Andy Warhol. Campbell's Soup Can (Chicken With Rice). 1962. Collezione Brant Foundation.
© The Brant Foundation, Greenwich (CT), USA. © The Andy Warhol Foundation for the Visual Arts Inc. by SIAE 2014
È però una coloratissima e precoce Liz del 1963 a introdurre le prime Campbellʼs Sup e Coke, insieme a Disaster (Warhol coltivò un forte rapporto di attrazione e repulsione per la morte). Poi vi sono i dipinti dei francobolli, come S&H Green Stamps, 1962, fatti con stampini ripetuti e più e più volte sulla carta (lʼiterazione è uno dei codici linguistici prediletti di Warhol perché rende semanticamente più “neutro” il soggetto) e, dello stesso anno, i Red Elvis e il grandioso 192 One Dollar Bills; così come ci sono due splendide Marilyn, una del 1962 - lei appena morta - e una delle 4 Shot Marilyn del 1964, i dipinti trapassati in fronte dal colpo di pistola sparato in studio da unʼamica del fotografo Billy Name. Sono presenti in mostra altre super icone di Warhol: le Brillo Box e i primi Flowers, 1964, esposte a suo tempo nella prestigiosa galleria di Leo Castelli come se fossero sgargianti carte da parati. E anche i Mao, 1972, con i quali Warhol inaugura una nuova pittura meno neutrale e più gestuale; le Ladies and Gentlemen - la serie dedicata alle Drag Queens di New York - e un gran numero di Skulls, i teschi che dal 1976 in poi si moltiplicano nel suo lavoro che di lì in poi attinge a simboli più universali.
Andy Warhol. Mao. 1964. Collezione Brant Foundation.

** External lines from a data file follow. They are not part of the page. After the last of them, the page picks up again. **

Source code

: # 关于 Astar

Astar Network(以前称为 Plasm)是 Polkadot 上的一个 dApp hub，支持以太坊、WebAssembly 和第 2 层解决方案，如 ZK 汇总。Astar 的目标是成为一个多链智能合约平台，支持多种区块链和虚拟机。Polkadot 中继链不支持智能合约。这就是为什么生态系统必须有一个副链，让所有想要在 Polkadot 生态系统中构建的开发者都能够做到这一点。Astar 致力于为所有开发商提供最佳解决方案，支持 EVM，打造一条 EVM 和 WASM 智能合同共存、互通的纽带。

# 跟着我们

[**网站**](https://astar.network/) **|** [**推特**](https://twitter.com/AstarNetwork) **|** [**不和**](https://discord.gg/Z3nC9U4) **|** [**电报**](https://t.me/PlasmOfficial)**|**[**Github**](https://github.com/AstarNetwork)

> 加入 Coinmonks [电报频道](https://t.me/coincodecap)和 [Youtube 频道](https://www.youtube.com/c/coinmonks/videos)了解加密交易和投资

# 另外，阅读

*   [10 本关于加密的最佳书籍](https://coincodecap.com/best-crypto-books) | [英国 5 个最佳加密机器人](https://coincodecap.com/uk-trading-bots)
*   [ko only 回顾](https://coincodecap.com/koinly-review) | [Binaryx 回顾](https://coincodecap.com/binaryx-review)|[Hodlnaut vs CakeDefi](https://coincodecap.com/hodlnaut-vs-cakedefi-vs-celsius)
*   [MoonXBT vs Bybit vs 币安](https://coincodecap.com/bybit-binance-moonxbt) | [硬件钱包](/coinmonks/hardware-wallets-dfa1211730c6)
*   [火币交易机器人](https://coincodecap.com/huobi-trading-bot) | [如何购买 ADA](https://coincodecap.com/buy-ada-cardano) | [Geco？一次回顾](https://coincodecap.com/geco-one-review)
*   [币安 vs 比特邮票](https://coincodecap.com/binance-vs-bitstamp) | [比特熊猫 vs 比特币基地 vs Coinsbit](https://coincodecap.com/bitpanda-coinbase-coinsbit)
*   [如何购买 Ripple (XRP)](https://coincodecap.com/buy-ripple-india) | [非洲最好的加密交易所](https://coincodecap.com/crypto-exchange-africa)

© The Brant Foundation, Greenwich (CT), USA. © The Andy Warhol Foundation for the Visual Arts Inc. by SIAE 2014
Unʼintera sala è dedicata alle polaroid che formano una sorta di gotha della New York anni ʻ60: la fama era del resto unʼossessione di Warhol e non a caso fu lui a coniare la famosa, e terribilmente profetica frase, sempre citata e spesso storpiata "15 minuti di celebrità" a cui in futuro nessuno avrebbe rinunciato. Non manca unʼOxydation (1978) gigantesca, ottenuta urinando su pigmenti metallici (nei suoi "Diari" le chiama Piss) e provocando così una reazione chimica che sfugge al controllo e crea nuovi colori. Esposto anche un immenso Camouflage del 1986, stesso anno della serie in cui rese omaggio a Leonardo Da Vinci con Last Supper, pure presente in mostra. Un anno dopo, nel 1987, Warhol moriva, dopo essere scampato miracolosamente alla morte nel 1968 quando una pazza gli aveva sparato al ventre.